I’m a bit of an organizational freak, so I’m always eyeing up new tackle storage to make my life easier. Plano’s Atlas Tackle Pack or its Edge Micro Magnetic Fly Box fit the bill. The Atlas blends the light weight of a soft tackle bag with the strength of a molded box. The base is waterproof, and it has many features anglers will love. The company’s fly box is on the smallish side, but offers big features: Soft pads in the top two levels hold smaller flies or larger streamers, and the base features a magnetic Dropzone that automatically anchors metal tools and hooks in place.

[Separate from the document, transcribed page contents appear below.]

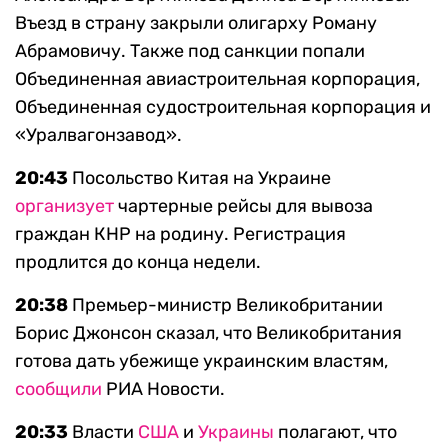
Въезд в страну закрыли олигарху Роману
Абрамовичу. Также под санкции попали
Объединенная авиастроительная корпорация,
Объединенная судостроительная корпорация и
«Уралвагонзавод».
20:43
Посольство Китая на Украине
организует
чартерные рейсы для вывоза
граждан КНР на родину. Регистрация
продлится до конца недели.
20:38
Премьер-министр Великобритании
Борис Джонсон сказал, что Великобритания
готова дать убежище украинским властям,
сообщили
РИА Новости.
20:33
Власти
США
и
Украины
полагают, что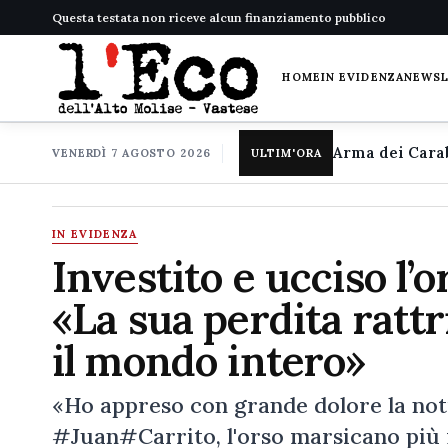
Questa testata non riceve alcun finanziamento pubblico
HOME
IN EVIDENZA
NEWS
VENERDÌ 7 AGOSTO 2026
ULTIM'ORA
IN EVIDENZA
Investito e ucciso l’o
«La sua perdita rattr
il mondo intero»
«Ho appreso con grande dolore la noti
#Juan#Carrito, l'orso marsicano più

Nothing chases me off the water quicker than being unnecessarily cold and wet. If that’s true for someone on your list, then consider AFTCO’s Barricade Elite foul-weather gear, which employs four-layer, 100 percent nylon construction designed for salt water. The jacket is well-built—YKK AquaGuard chest zippers, double cuff with hook-and-loop adjustment, and brushed tricot hand-warmer pockets. The bibs come with a nylon-lined utility pocket, elastic shoulder straps, and knee-high side zippers. Add a pair of Xtratuf’s new Sport ankle deck boots, built from a new high-performance foam Pro Lite material and featuring a one-piece outsole, and that lucky person is ready for colder weather fishing or boating. 

Conservation Tools

These days, we all have to do more to conserve more fish. Tools such as dehookers, lip grippers, and fish-friendly nets should be standard issue on all anglers’ boats and kayaks. Try Frabill’s ultralight conservation net, which measures 21″ x 24″, and features a low-resistance, coated mesh and a crazy light carbon-fiber handle. For the kayak angler, consider YakAttack’s revolutionary Leverage Landing Net that features a forearm grip and hinged design that makes it compact and easy to stow. The rubberized net is easy on fish slime, too, especially when you’re letting that trophy fish swim away. If these aren’t making your socks go up and down, perhaps a membership to one of the many organizations working to restore habitat for fish and ducks. I’m a big fan of the Coastal Conservation Association and several groups that are dedicated to ensuring that America’s public waters and lands remain in public hands so we can all enjoy them responsibly.